Dalam sambutannya, Gubernur Anwar Hafid menyampaikan apresiasi kepada seluruh elemen yang terlibat dalam penyelenggaraan FTT 2025. Ia menekankan bahwa pemerintah provinsi tetap konsisten mendukung sektor pariwisata dan UMKM, meskipun kondisi anggaran belum sepenuhnya ideal.
Gubernur juga menyoroti kebutuhan peningkatan konektivitas wilayah pesisir Teluk Tomini. Ia menegaskan pentingnya menghidupkan kembali jalur pelayaran Toboli–Togean serta optimalisasi pelabuhan feri Toboli–Wakai, sebagai langkah strategis memperkuat arus wisatawan dan aktivitas ekonomi. Termasuk di dalamnya pembangunan sarana pendukung seperti hotel dan fasilitas akomodasi lainnya.
“Festival ini tidak hanya wadah seni dan hiburan, tetapi juga ruang tumbuh bagi UMKM dan penggerak ekonomi di daerah pesisir,” tegasnya.
Bupati Parigi Moutong, Erwin Burase, turut memberikan sambutan dalam acara pembukaan. Ia mengapresiasi dukungan pemerintah provinsi, kementerian, serta para mitra yang telah berkontribusi dalam penyelenggaraan FTT.

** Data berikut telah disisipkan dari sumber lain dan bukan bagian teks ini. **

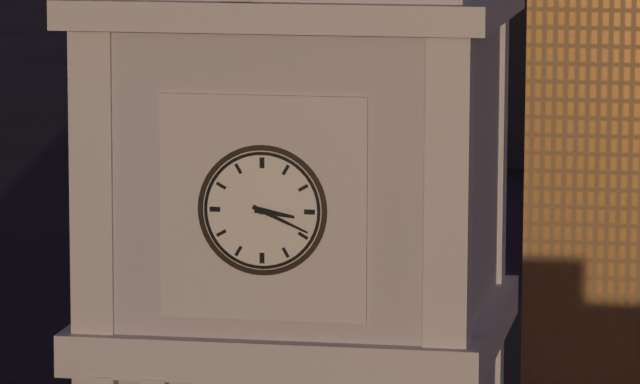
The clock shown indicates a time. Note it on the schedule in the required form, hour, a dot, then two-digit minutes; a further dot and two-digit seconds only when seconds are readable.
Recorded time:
3.19
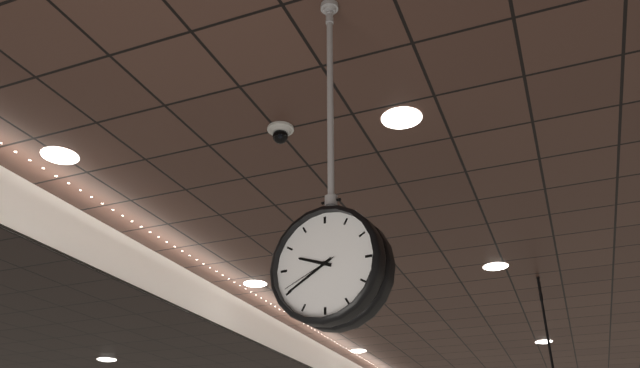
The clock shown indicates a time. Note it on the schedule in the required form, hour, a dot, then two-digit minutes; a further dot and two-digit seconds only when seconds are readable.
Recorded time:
9.40.41
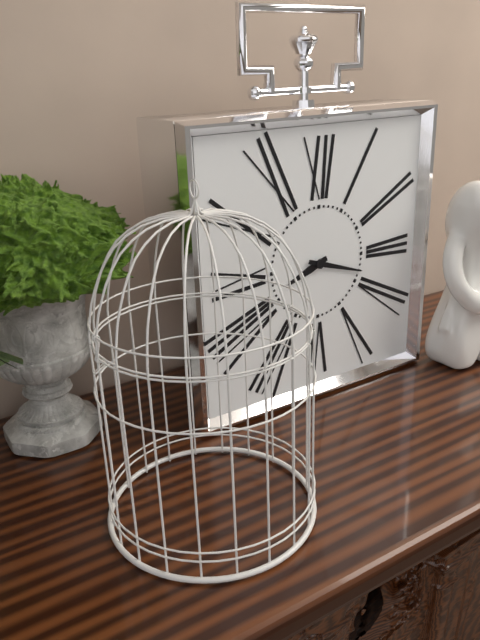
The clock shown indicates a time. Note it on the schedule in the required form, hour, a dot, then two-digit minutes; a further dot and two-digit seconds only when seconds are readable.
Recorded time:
8.18
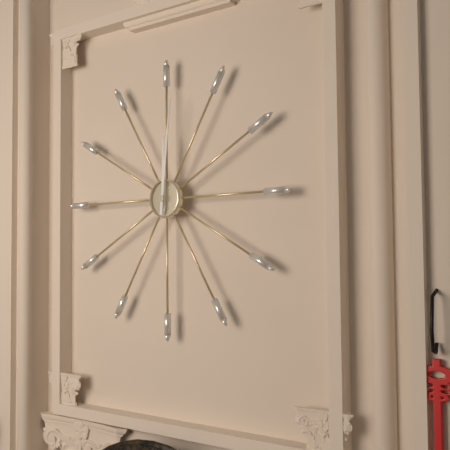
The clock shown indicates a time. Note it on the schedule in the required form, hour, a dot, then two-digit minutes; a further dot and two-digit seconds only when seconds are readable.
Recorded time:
12.01
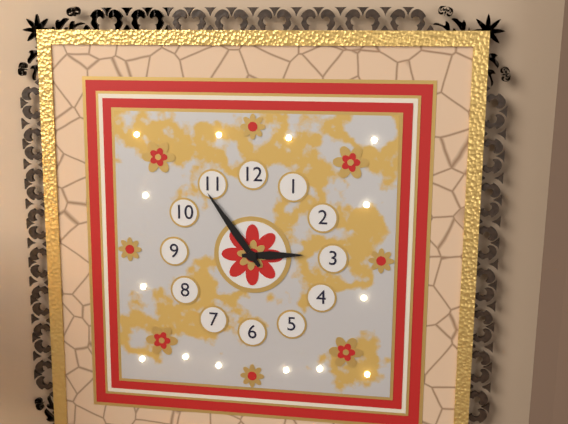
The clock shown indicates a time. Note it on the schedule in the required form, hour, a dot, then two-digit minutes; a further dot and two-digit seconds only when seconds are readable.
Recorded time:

Bupati menilai FTT 2025 membawa pesan kuat mengenai identitas budaya, pelestarian ekologi pesisir, dan ruang kreatif bagi masyarakat. Tahun ini, festival mengusung tema “Hadiah dari Laut”, sebuah ajakan untuk menjaga keberlanjutan sumber daya bahari sekaligus merayakan kekayaan budaya di sekitar Teluk Tomini.

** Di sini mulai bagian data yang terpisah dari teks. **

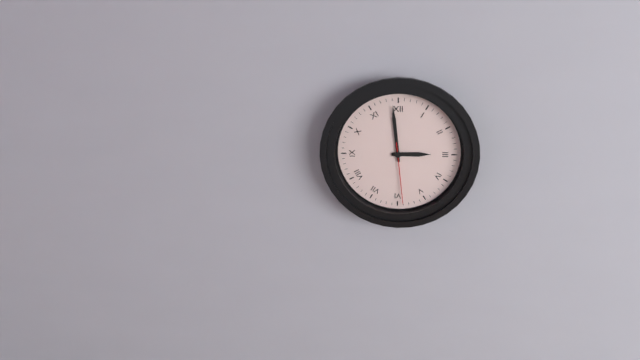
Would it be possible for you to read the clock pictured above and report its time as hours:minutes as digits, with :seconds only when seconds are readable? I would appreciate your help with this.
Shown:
2:59:29
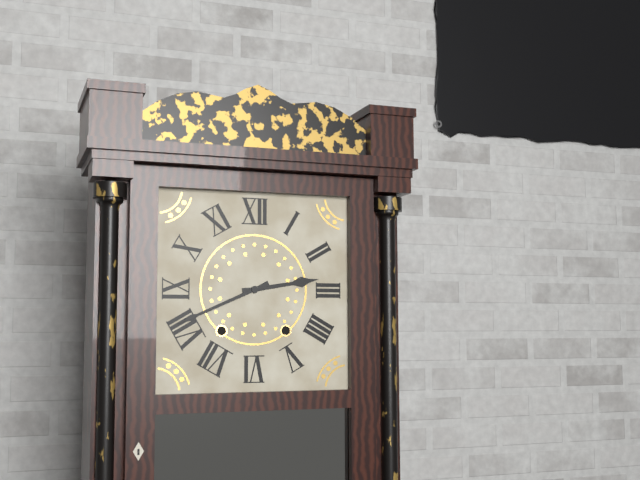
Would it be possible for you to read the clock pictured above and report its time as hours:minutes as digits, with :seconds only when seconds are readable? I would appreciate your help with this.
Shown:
2:41
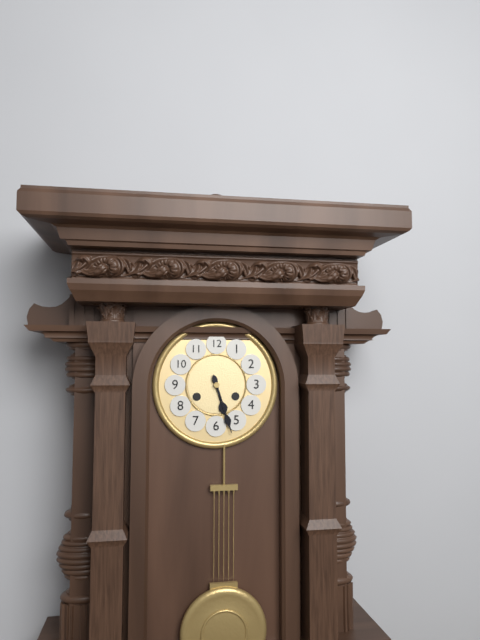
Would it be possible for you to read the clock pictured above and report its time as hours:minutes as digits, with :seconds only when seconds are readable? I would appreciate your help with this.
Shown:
5:27
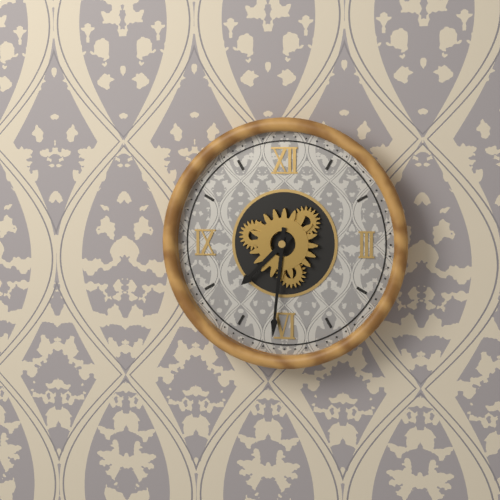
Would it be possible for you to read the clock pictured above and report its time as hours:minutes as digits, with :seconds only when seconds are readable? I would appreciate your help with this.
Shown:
7:31
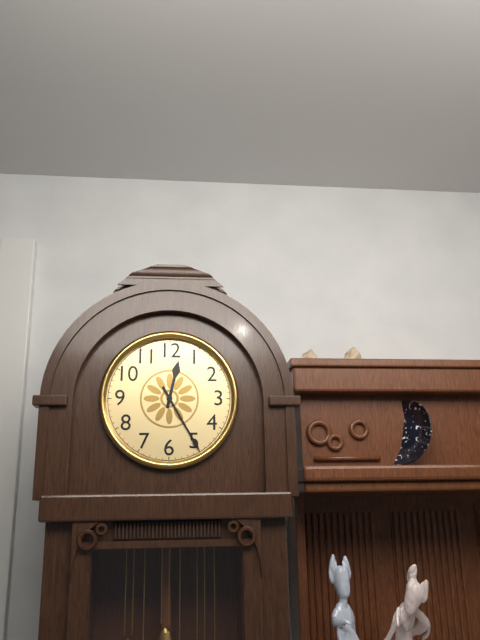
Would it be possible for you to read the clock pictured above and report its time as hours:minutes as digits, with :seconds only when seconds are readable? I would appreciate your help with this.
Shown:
12:25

Tema tersebut diwujudkan melalui berbagai agenda, di antaranya Fashion Carnival bernuansa laut, pertunjukan seni, seminar maritim, aksi pelestarian terumbu karang, serta pameran UMKM yang melibatkan pelaku usaha dari berbagai kecamatan.
“Kami ingin budaya tetap tumbuh, ekonomi kreatif semakin kuat, dan anak muda memiliki ruang untuk menghasilkan karya terbaiknya,” ujar Bupati Erwin.

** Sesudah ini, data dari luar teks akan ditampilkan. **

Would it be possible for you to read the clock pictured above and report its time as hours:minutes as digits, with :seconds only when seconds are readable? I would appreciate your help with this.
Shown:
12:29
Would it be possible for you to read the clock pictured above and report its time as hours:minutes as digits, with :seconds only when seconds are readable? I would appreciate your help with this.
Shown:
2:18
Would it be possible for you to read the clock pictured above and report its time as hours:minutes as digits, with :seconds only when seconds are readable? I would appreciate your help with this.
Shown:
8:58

Malam pembukaan FTT 2025 semakin semarak dengan penampilan Gelar Karya Gerakan Seniman Masuk Sekolah (GSMS) yang melibatkan puluhan siswa dari berbagai sekolah di Parigi Moutong. Beragam atraksi lainnya turut memeriahkan acara, mulai dari pameran foto, stand UMKM, pertunjukan musik, hingga penampilan artis nasional.
Antusiasme masyarakat sangat tinggi. Ribuan pengunjung memadati area festival untuk menikmati hiburan sekaligus mendukung pelaku usaha lokal. FTT kembali menjadi ajang promosi besar bagi potensi bahari, budaya, dan ekonomi kreatif Parigi Moutong.
Dengan bangkitnya kembali Festival Teluk Tomini pada tahun ini, Parigi Moutong kian menegaskan diri sebagai destinasi unggulan di Sulawesi Tengah yang terus berkembang.